Assim que voltou para Oahu, a dupla soube que a ondulação chegaria também a Mavericks, praia a 3 km da Baía Half Moon, na Califórnia. De acordo com a previsão, eles teriam apenas duas horas para aproveitar aquelas boas condições de direção de ondulação e de vento. “Não tínhamos nada a perder, precisávamos fazer uns trabalhos de filmagem lá mesmo, então demos esse tiro”, conta Chianca. “Só que a gente nunca pensou que o mar estaria tão grande. Na água, diziam que era o maior Mavericks já visto nos últimos 10 anos.”

Na onda californiana, Chumbo afirma ter surfado a onda mais especial de sua vida. Pegou outras duas montanhas gigantes e, em seguida, “terror e pânico”, define ele. O barco de sua equipe virou, de tão intensas que estavam as condições.
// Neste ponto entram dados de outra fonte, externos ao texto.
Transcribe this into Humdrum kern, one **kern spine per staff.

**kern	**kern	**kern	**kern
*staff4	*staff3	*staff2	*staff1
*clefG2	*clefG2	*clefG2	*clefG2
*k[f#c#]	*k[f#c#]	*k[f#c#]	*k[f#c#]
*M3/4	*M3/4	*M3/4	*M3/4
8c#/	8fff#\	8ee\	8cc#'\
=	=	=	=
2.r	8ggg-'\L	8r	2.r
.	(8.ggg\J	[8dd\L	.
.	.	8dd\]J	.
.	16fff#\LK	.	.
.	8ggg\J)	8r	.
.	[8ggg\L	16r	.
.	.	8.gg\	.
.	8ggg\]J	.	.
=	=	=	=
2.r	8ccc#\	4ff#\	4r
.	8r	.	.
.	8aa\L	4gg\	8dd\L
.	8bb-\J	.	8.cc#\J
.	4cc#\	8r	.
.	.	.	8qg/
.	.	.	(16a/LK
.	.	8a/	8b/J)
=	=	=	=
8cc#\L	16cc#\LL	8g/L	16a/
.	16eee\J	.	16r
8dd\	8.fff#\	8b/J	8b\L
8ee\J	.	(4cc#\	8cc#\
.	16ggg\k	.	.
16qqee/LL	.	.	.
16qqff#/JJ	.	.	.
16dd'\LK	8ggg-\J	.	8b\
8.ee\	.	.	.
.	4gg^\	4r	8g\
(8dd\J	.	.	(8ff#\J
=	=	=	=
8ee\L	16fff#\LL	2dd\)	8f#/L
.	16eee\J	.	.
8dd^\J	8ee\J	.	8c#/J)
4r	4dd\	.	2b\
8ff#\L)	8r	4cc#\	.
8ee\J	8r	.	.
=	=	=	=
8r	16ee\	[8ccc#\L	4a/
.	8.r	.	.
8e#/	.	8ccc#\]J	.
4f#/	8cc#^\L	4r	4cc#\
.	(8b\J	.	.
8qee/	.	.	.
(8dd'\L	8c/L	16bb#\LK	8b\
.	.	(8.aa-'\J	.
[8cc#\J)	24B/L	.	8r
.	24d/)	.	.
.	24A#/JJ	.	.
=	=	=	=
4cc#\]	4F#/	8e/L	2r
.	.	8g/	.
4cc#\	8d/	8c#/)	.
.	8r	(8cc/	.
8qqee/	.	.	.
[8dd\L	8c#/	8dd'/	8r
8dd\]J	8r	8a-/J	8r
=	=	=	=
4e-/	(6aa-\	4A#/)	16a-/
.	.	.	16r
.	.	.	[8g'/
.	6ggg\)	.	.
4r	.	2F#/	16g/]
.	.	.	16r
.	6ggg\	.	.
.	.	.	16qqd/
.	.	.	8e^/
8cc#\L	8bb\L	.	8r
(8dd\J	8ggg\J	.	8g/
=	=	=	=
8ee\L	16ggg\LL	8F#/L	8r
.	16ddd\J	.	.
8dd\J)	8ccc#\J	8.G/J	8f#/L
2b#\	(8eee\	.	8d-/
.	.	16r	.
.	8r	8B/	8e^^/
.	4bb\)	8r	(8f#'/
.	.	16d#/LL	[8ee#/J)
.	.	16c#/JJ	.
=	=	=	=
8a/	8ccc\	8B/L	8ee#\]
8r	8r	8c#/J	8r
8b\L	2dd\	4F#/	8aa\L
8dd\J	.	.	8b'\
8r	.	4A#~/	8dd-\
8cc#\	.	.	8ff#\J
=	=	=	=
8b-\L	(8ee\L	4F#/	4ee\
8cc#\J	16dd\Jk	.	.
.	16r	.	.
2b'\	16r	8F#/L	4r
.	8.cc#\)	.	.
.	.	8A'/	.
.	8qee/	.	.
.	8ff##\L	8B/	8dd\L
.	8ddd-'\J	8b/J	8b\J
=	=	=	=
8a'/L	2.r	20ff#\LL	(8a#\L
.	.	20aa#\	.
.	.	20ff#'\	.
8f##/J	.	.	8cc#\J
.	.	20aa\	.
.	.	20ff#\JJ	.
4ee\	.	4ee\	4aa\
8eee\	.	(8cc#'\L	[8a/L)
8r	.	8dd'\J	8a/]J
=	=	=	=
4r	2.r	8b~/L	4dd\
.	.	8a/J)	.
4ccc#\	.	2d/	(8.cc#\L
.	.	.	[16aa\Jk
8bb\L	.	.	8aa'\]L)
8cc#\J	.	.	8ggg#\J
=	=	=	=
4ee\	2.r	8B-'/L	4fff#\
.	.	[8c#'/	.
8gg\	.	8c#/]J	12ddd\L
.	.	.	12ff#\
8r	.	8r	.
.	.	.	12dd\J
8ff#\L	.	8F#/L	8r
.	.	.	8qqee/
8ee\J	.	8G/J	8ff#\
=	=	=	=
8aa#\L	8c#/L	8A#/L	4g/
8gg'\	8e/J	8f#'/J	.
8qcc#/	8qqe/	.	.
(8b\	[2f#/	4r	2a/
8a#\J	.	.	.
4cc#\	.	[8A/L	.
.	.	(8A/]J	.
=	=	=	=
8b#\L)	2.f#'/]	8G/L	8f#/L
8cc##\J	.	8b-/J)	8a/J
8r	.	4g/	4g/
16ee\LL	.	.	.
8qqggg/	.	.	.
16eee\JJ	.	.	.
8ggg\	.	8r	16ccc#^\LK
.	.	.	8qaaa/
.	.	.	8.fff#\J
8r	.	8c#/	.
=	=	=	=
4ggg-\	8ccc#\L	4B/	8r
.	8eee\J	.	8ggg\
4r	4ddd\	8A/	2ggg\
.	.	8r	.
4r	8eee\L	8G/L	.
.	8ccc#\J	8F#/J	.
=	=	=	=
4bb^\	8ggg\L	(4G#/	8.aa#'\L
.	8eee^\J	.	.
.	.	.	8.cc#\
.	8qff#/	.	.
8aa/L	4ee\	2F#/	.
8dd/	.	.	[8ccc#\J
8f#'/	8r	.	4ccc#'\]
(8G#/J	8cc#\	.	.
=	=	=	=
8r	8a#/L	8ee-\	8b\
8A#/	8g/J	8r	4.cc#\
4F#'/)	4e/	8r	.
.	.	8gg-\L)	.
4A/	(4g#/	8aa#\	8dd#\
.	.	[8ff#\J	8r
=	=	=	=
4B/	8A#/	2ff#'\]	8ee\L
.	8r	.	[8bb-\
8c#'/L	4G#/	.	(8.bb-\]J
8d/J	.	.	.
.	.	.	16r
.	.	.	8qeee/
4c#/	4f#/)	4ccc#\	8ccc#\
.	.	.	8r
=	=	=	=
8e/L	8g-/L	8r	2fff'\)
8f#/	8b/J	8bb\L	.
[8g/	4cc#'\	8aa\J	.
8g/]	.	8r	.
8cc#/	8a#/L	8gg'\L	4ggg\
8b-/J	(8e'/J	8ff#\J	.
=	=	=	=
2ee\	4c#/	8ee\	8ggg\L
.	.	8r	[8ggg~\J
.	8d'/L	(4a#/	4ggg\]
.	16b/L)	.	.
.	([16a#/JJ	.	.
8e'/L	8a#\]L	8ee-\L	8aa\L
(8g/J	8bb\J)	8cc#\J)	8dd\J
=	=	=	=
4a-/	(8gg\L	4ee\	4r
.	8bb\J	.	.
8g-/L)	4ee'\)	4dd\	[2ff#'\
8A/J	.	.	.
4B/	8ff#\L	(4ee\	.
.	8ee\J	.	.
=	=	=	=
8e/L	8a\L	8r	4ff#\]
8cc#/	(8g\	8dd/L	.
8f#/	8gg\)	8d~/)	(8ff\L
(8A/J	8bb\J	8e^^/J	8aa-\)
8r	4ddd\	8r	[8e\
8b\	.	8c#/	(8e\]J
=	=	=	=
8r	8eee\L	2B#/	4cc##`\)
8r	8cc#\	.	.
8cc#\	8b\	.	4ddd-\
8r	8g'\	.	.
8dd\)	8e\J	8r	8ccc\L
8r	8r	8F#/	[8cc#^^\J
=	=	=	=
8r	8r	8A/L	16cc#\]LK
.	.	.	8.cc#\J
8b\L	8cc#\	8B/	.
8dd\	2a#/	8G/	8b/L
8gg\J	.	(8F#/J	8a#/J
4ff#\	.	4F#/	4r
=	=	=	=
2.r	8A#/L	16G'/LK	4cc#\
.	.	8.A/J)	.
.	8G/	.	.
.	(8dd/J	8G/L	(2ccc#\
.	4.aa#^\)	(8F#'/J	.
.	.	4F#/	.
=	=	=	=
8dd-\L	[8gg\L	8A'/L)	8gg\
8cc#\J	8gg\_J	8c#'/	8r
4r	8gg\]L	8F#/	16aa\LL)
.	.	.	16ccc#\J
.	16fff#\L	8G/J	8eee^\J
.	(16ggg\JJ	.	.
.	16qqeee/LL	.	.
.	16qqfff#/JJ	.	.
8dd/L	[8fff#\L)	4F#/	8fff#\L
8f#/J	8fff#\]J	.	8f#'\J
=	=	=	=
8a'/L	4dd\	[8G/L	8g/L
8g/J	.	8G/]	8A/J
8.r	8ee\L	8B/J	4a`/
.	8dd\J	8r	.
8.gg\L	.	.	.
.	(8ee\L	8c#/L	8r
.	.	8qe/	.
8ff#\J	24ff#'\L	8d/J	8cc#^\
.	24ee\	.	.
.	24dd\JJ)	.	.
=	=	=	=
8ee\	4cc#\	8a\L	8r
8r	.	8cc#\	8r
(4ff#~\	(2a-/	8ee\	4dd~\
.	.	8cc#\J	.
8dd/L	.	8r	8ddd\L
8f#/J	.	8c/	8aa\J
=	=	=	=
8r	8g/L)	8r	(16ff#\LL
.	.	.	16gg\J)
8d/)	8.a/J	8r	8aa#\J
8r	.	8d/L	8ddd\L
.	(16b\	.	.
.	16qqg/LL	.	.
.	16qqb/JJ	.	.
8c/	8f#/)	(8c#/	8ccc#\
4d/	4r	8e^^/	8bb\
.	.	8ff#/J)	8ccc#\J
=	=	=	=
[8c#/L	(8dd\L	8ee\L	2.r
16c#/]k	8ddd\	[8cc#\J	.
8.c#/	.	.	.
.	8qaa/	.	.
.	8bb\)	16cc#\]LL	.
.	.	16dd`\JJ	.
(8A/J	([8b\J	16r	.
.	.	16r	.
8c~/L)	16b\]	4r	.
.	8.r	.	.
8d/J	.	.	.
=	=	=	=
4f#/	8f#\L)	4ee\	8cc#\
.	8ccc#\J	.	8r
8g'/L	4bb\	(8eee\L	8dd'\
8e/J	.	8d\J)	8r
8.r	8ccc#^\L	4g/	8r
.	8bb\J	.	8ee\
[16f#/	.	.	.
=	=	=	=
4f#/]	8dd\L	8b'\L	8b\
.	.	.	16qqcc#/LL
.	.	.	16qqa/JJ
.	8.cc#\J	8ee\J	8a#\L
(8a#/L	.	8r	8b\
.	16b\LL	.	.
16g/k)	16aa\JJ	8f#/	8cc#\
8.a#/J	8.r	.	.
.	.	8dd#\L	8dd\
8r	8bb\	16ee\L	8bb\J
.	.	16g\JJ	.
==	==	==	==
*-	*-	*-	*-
Mas o saldo foi positivo. Afinal, a saga atrás dos maiores swells da temporada não apenas rendeu o prêmio de melhor surfista de ondas grandes, como consagrou o estilo mais performático e inovador da abordagem em mares de ondas gigantes, sobretudo na remada.

“Não é mais descer reto a onda e sobreviver à explosão, agora é ‘performar’, manobrar até o final dela. O resgate está muito melhor e facilita bastante para seguirmos nesse caminho, além do colete inflável, que é a nossa vida”, observa Chianca. “O big surfe hoje em dia não tem limite, porque a nova geração busca mais a evolução no esporte. Eu, sem dúvidas, não vou poupar meus esforços para isso.”